Selected text
[Start of Attachment]

The introduction of anti-CGRP mAbs is a great advancement in migraine treatment because of responder rates with very favorable adverse event profiles. The highest percentage of patients with > 50% reduction in migraine days with each mAb ranges from 47.7%–62%. This suggests a difference in the ratio of responders between the different mAbs. However, the therapeutic gain range is 22–23.7% indicating that anti-CGRP mAbs have a similar efficacy regardless of target (receptor or ligand) and administration form (subcutaneous or intravenous) (Fig. 11). The therapeutic gain with erenumab is increased with higher dosage (Fig. 11). Interestingly, the proportion of patients reaching ≥75% reduction from baseline at 3 months is also statistically significant with anti-CGRP mAbs compared to placebo. This suggests that there are subpopulations who greatly benefit from anti-CGRP mAbs. Efforts should be made to identify these patients and biomarkers that can predict treatment response. The long-term effects (sustained efficacy and safety) of anti-CGRP mAbs remains to be investigated in real world studies. The rate of anti-drug binding antibodies is low in all trials reporting this parameter [55, 66, 67, 69, 70]. Adverse events related to the development of anti-drug antibodies has not been reported in anti-CGRP clinical trials. Whether anti-drug antibodies inactivate the clinical effect depends on the concentration of neutralizing anti-drug antibodies. Consequently, the detection of anti-drug antibodies itself is not a contraindication for treating with anti-CGRP mAbs.

[End of Attachment]

Directions
Answer these questions from the text on anti-CGRP antibodies in migraine:
1. What range of therapeutic gain does it report for these antibodies?
2. With which antibody does therapeutic gain rise at higher dosage?
3. Is the detection of anti-drug antibodies a contraindication for treatment?

Given data
[Start of Attachment]

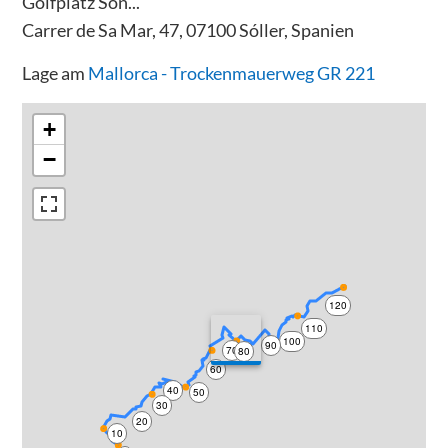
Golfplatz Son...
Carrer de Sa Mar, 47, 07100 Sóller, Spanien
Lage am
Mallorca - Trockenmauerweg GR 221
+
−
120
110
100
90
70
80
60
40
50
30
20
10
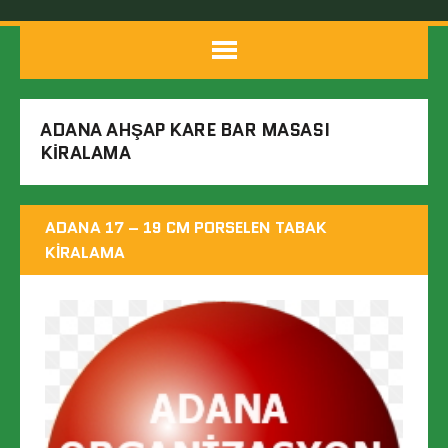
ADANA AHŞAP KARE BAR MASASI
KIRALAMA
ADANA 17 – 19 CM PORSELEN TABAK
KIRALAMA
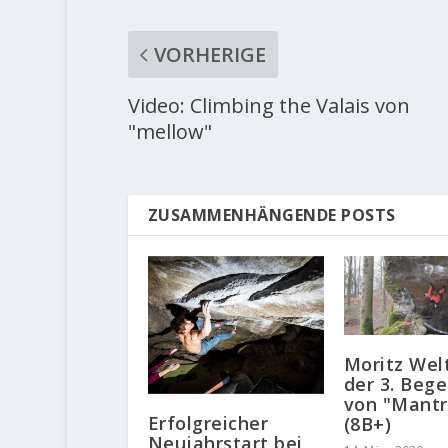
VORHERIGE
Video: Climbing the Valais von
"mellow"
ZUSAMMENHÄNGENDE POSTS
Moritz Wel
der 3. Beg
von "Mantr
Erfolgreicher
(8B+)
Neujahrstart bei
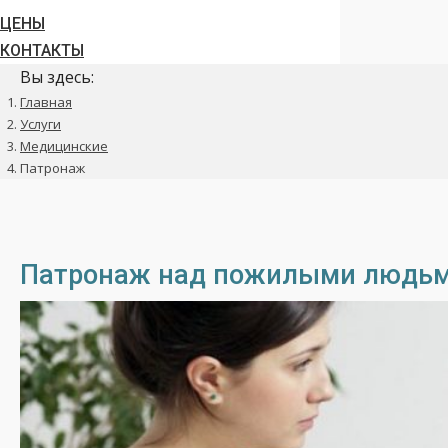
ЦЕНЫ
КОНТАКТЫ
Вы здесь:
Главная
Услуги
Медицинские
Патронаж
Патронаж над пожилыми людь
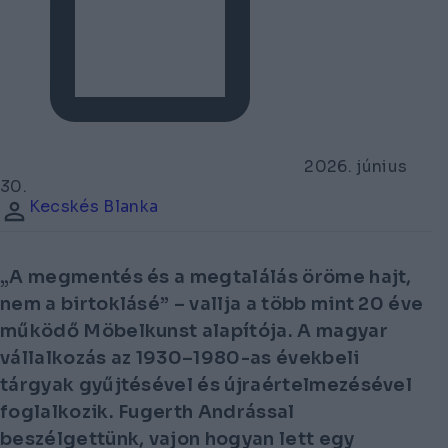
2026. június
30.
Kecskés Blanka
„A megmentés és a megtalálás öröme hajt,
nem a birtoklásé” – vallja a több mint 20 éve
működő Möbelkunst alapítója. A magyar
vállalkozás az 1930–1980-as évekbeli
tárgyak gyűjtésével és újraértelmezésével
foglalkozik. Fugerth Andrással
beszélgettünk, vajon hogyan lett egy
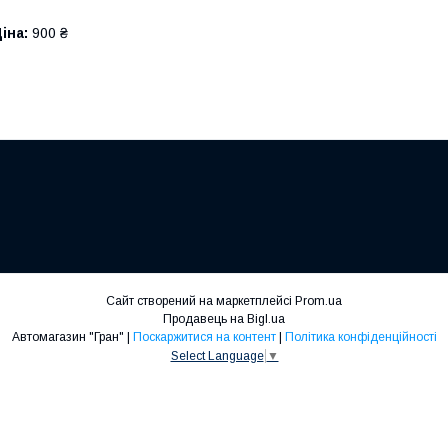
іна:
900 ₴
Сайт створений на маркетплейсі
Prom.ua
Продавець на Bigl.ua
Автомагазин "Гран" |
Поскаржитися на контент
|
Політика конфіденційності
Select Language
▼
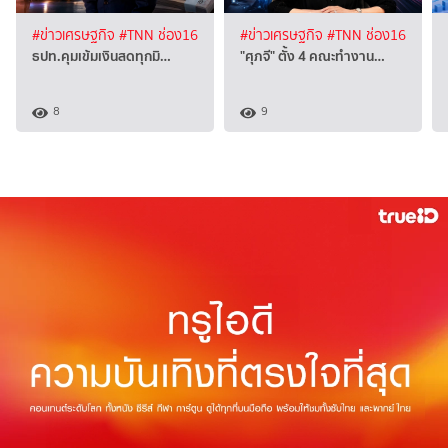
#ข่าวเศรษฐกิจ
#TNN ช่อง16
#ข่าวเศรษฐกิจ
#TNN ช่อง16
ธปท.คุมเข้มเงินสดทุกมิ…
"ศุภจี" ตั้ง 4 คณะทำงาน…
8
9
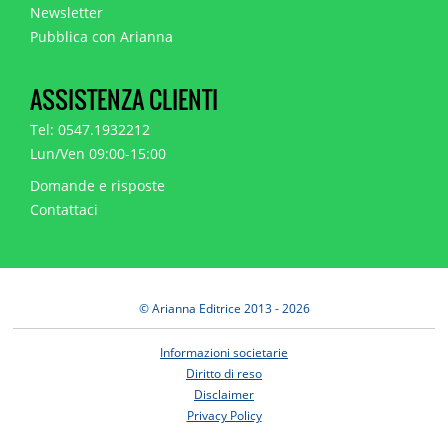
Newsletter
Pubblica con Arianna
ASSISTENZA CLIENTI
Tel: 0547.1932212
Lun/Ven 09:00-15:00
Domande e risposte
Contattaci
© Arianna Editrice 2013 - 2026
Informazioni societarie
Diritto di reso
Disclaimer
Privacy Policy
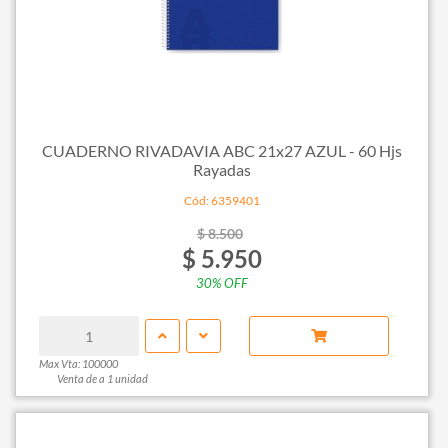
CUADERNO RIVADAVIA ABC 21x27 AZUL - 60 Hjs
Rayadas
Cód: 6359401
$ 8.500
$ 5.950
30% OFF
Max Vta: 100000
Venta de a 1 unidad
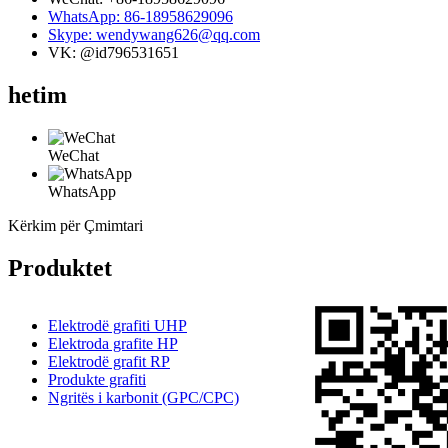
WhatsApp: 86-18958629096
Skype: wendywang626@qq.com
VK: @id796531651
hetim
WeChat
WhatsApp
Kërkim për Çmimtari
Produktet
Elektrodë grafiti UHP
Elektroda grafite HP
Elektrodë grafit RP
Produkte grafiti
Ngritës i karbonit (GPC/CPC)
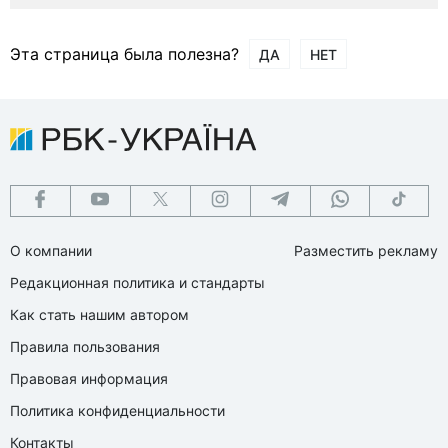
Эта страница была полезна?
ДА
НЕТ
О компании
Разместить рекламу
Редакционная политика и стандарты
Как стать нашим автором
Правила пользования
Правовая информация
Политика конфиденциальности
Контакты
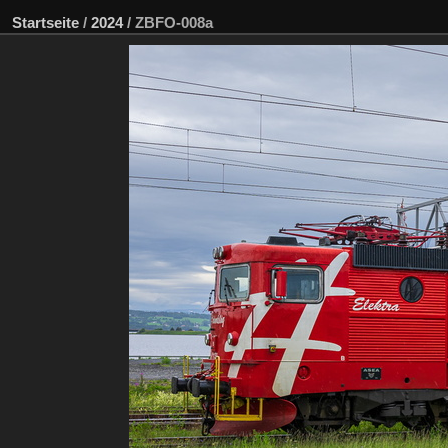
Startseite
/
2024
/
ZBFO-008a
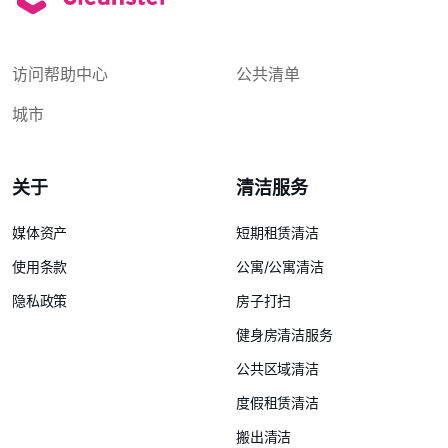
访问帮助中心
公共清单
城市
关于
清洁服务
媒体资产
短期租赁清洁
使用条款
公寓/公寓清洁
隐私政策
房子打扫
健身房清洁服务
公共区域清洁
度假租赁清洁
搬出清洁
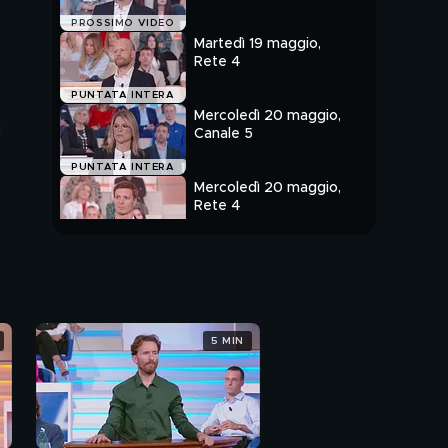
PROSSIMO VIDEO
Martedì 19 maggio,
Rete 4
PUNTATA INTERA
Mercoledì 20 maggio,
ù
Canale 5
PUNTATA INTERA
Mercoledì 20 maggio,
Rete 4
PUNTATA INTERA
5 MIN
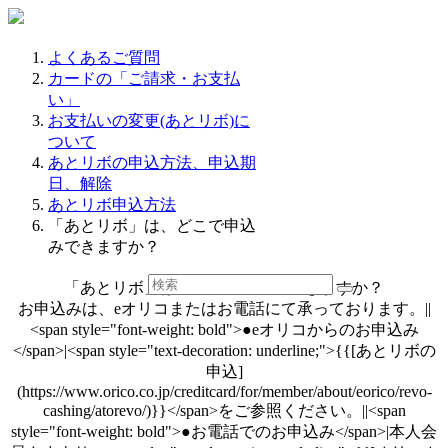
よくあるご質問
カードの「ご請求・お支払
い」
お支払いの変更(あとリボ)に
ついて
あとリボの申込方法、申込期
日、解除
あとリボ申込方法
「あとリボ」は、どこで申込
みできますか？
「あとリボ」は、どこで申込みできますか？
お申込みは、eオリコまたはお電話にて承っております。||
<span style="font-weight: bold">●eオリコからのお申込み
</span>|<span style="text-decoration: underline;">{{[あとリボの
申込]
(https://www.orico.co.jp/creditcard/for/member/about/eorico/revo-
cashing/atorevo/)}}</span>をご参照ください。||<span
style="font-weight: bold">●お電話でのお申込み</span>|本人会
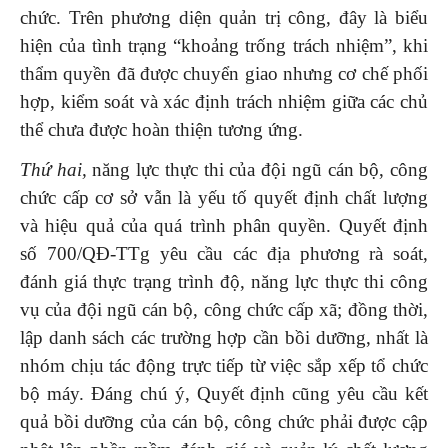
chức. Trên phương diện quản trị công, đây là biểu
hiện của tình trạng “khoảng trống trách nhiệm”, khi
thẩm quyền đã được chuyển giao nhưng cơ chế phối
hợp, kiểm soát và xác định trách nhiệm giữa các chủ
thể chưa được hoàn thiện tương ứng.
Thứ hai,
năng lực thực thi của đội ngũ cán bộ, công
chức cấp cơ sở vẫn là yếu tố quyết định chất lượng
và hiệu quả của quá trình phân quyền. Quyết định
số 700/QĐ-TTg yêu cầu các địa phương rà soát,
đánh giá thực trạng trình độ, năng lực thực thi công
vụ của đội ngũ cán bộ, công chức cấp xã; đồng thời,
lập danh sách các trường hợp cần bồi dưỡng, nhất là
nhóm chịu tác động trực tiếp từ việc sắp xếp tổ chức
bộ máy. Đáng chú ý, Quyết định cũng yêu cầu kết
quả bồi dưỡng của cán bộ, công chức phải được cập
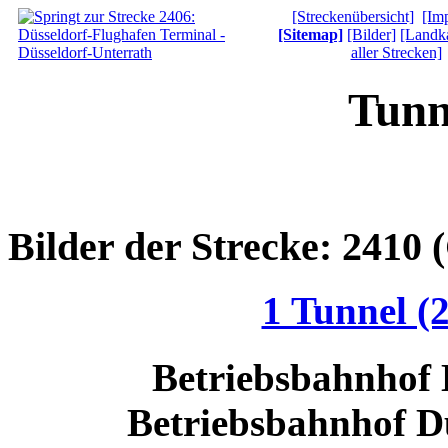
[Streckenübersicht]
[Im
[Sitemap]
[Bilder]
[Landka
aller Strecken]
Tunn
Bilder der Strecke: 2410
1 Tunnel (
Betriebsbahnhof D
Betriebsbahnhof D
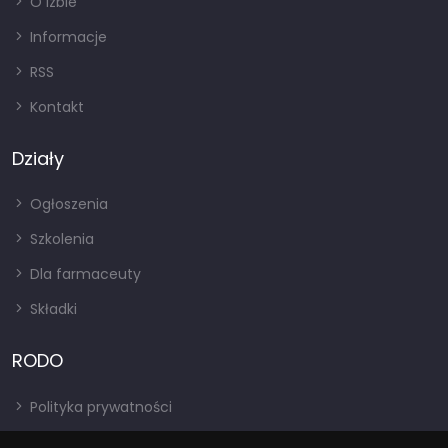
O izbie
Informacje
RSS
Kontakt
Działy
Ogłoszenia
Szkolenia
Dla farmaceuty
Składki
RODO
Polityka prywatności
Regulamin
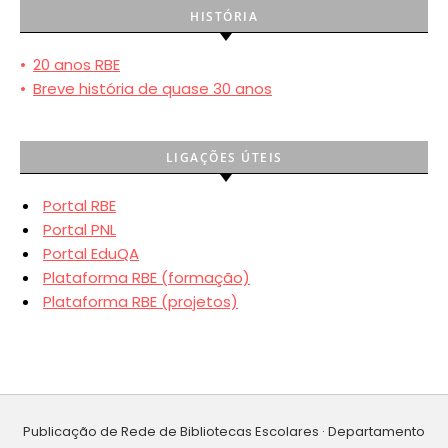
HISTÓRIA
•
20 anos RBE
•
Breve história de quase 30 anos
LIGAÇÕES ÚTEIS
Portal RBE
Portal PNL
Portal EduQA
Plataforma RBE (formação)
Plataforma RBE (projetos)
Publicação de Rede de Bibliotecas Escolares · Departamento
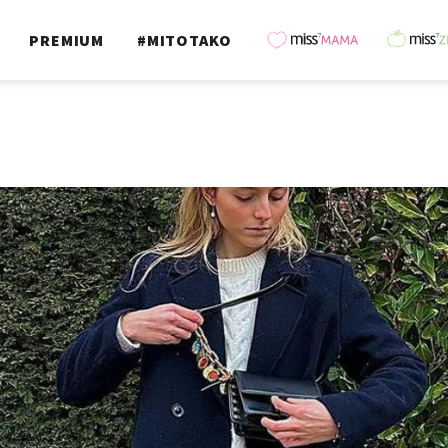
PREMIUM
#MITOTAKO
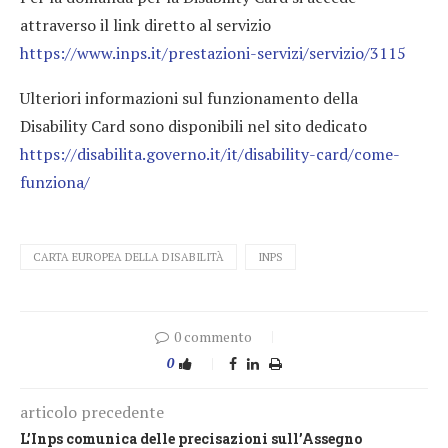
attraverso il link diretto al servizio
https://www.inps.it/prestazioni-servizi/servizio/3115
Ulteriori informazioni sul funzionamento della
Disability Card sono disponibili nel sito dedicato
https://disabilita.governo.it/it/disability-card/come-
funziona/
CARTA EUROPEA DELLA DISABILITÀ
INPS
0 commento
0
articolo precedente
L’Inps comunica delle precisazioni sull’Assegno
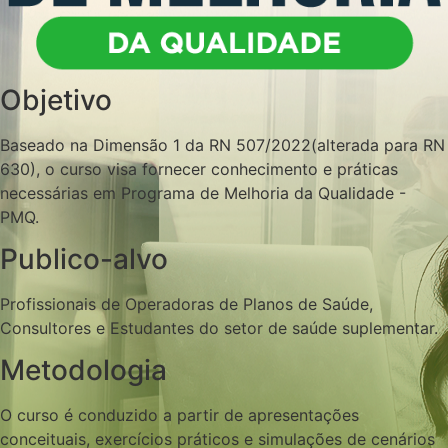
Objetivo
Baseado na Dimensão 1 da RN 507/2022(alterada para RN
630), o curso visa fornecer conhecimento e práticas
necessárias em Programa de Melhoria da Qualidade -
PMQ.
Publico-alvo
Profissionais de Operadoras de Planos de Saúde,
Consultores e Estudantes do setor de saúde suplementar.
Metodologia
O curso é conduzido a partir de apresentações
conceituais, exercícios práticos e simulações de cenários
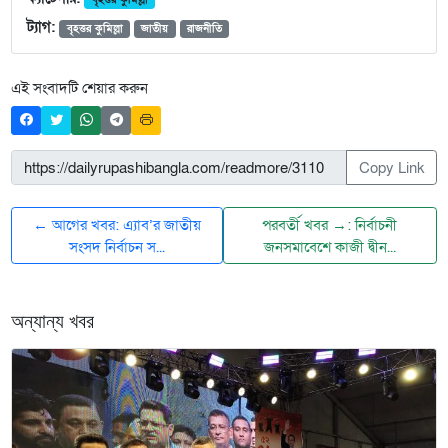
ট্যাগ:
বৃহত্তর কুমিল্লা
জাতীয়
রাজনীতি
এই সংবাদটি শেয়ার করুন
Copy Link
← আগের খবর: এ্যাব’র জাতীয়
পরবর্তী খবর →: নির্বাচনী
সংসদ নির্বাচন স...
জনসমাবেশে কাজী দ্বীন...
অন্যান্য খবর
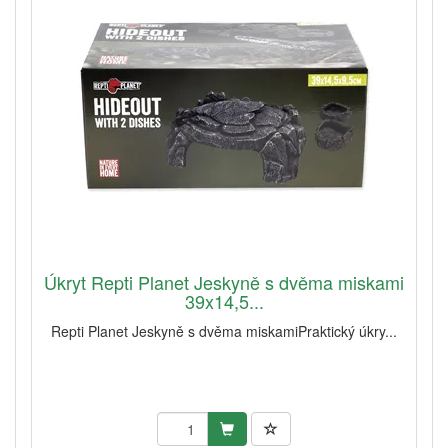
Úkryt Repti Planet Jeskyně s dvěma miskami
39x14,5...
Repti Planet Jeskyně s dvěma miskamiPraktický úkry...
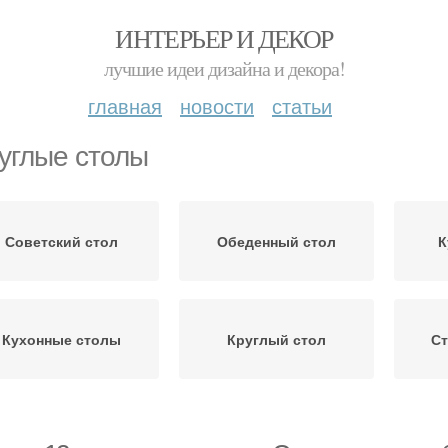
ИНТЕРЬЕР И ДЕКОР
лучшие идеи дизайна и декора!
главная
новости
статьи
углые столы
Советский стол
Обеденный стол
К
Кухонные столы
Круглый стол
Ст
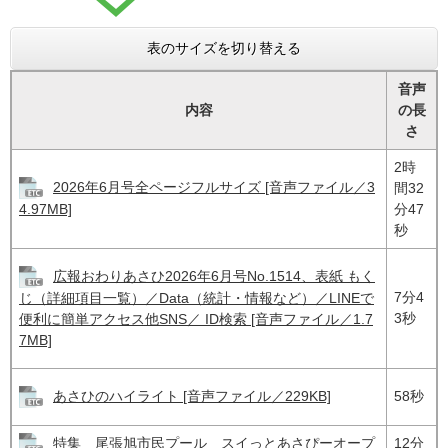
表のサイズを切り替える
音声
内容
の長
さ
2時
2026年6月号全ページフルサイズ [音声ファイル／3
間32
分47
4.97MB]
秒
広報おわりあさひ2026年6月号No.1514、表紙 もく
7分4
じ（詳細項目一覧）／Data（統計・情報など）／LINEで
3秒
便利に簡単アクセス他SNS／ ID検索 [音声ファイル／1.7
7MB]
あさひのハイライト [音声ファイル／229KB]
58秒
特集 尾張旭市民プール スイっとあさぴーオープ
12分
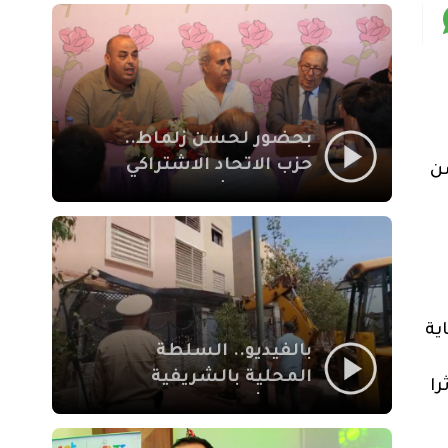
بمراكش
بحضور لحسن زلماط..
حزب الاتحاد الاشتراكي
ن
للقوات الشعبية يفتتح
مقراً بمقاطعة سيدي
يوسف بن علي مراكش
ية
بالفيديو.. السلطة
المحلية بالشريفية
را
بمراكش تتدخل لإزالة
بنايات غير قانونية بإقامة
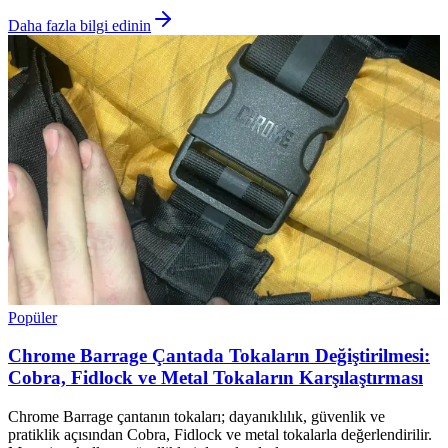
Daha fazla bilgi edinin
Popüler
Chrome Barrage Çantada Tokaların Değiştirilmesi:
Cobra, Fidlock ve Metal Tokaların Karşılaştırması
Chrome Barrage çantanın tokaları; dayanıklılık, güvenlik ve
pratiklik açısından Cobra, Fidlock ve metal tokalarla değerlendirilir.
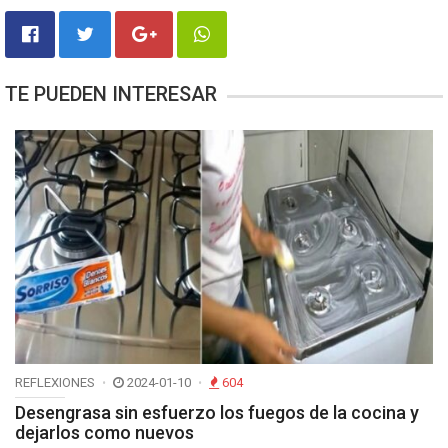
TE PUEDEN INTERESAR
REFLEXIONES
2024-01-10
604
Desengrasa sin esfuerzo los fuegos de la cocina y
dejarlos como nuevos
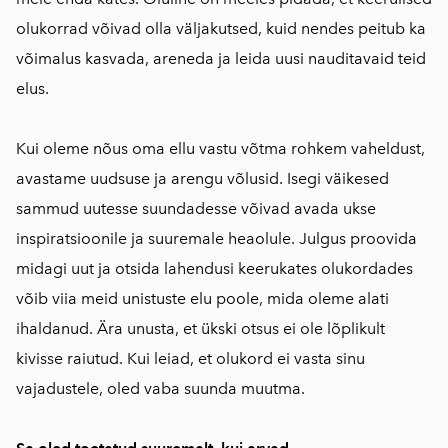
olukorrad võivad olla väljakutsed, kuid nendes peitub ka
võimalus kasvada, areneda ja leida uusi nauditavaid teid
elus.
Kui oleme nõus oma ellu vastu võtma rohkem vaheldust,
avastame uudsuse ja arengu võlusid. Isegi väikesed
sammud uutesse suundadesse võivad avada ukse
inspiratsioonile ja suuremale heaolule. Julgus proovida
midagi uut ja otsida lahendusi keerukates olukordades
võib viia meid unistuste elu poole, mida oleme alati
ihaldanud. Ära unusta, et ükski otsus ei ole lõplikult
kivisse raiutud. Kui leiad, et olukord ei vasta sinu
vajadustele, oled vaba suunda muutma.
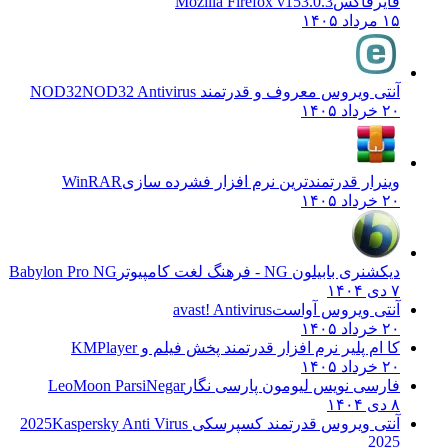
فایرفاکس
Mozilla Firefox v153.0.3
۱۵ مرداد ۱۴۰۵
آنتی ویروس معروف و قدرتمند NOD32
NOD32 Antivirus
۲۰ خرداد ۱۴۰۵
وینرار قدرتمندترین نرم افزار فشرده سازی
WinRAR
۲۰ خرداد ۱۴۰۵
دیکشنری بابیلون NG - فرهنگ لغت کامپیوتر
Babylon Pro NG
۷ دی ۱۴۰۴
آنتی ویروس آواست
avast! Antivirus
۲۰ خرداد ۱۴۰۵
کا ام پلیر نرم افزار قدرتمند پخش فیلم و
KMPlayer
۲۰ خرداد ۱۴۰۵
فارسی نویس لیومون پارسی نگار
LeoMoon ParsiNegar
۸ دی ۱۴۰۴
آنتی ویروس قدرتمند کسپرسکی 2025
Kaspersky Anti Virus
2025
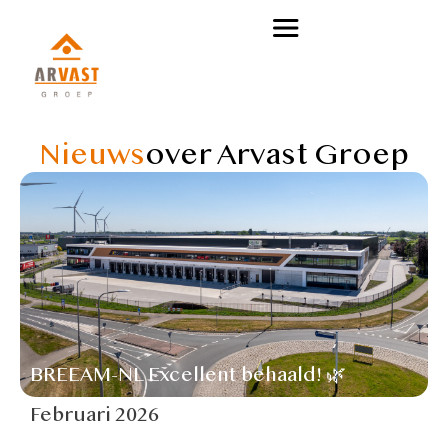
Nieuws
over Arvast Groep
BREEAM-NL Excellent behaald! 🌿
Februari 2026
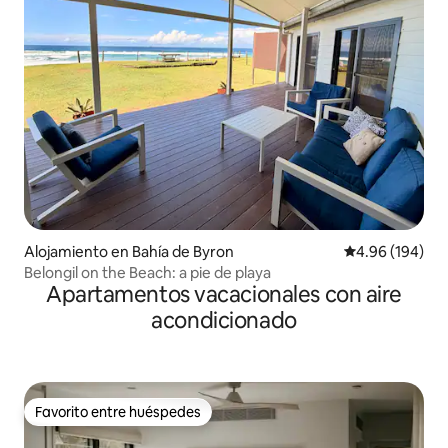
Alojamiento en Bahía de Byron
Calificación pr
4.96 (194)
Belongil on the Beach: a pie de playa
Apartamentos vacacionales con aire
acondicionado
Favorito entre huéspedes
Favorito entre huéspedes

[End of Attachment]

Solved exercise
1. 22–23.7%
2. Erenumab
3. No, the detection of anti-drug antibodies is not in itself a contraindication.